If time is measured in discrete steps, then we can model a time function as a (possibly infinite) sequence. In this section, we will see how to model change in terms of sequences that represent the time histories of the systems being modeled. To accomplish this, we introduce new data structures called streams. From an abstract point of view, a stream is simply a sequence. However, we will find that the straightforward implementation of streams as lists (as in section 2.2.1) doesn't fully reveal the power of stream processing. As an alternative, we introduce the technique of delayed evaluation, which enables us to represent very large (even infinite) sequences as streams.

Stream processing lets us model systems that have state without ever using assignment or mutable data. This has important implications, both theoretical and practical, because we can build models that avoid the drawbacks inherent in introducing assignment. On the other hand, the stream framework raises difficulties of its own, and the question of which modeling technique leads to more modular and more easily maintained systems remains open.

List Inefficiency

Since Lesson 4, we've been using lists to represent sequences.
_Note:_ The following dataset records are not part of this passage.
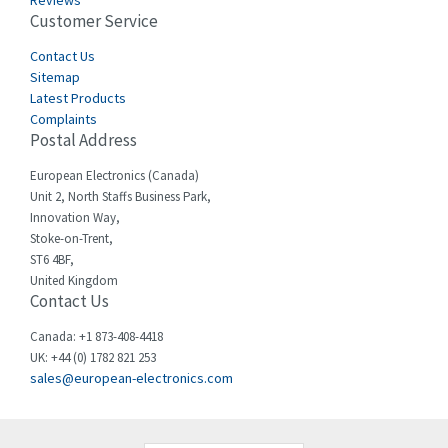
Reviews
Customer Service
Cefco
4,050
Cegelec
Contact Us
4,342
Sitemap
Celduc
3,146
Latest Products
Complaints
Cello-lite
4,869
Postal Address
Cherry
4,770
European Electronics (Canada)
Chessell
3,089
Unit 2, North Staffs Business Park,
Innovation Way,
Chint
3,046
Stoke-on-Trent,
ST6 4BF,
Chloride
4,532
United Kingdom
Contact Us
Cincinnati Milacron
3,025
Citel
4,091
Canada: +1 873-408-4418
UK: +44 (0) 1782 821 253
Clem
3,849
sales@european-electronics.com
Cognex
4,277
Comau
3,049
But there are downsides to list representations. Manipulating these list sequences require that our programs construct and copy data structures (which could be huge) at every step of the process.

Let's see this in action. This procedure is written in the iterative style we know and love:

(define (sum-primes a b)
  (define (iter count accum)
    (cond ((> count b) accum)
          ((prime? count) (iter (+ count 1) (+ count accum)))
          (else (iter (+ count 1) accum))))
  (iter a 0))

This second procedure makes use of accumulate, filter, and enumerate-interval.

(define (sum-primes a b)
  (accumulate +
              0
              (filter prime? (enumerate-interval a b))))

In carrying out the computation, the first program needs only to store the sum being accumulated. In contrast, the filter in the second program cannot do any testing until enumerate-interval has constructed a complete list of the numbers in the interval. The filter generates another list, which in turn is passed to accumulate before being collapsed to form a sum.

Such large intermediate storage is not needed by the first program, which we can think of as enumerating the interval incrementally, adding each prime to the sum as it is generated.

Here's another example of list inefficiency:

(car (cdr (filter prime?
                  (enumerate-interval 10000 1000000))))

This code generates a huge list of integers and a huge list of primes, even though we only want the second prime number!

Why Streams?

With streams, we can manipulate sequences without incurring the costs of manipulating sequences as lists. With streams we can achieve the best of both worlds: We can formulate programs elegantly as sequence manipulations, while attaining the efficiency of incremental computation. The basic idea is to construct a stream only partially, and to pass the partial construction to the program that consumes the stream. If the consumer attempts to access a part of the stream that has not yet been constructed, the stream will automatically construct just enough more of itself to produce the required part, thus preserving the illusion that the entire stream exists. In other words, although we will write programs as if we were processing complete sequences, we design our stream implementation to automatically and transparently interleave the construction of the stream with its use.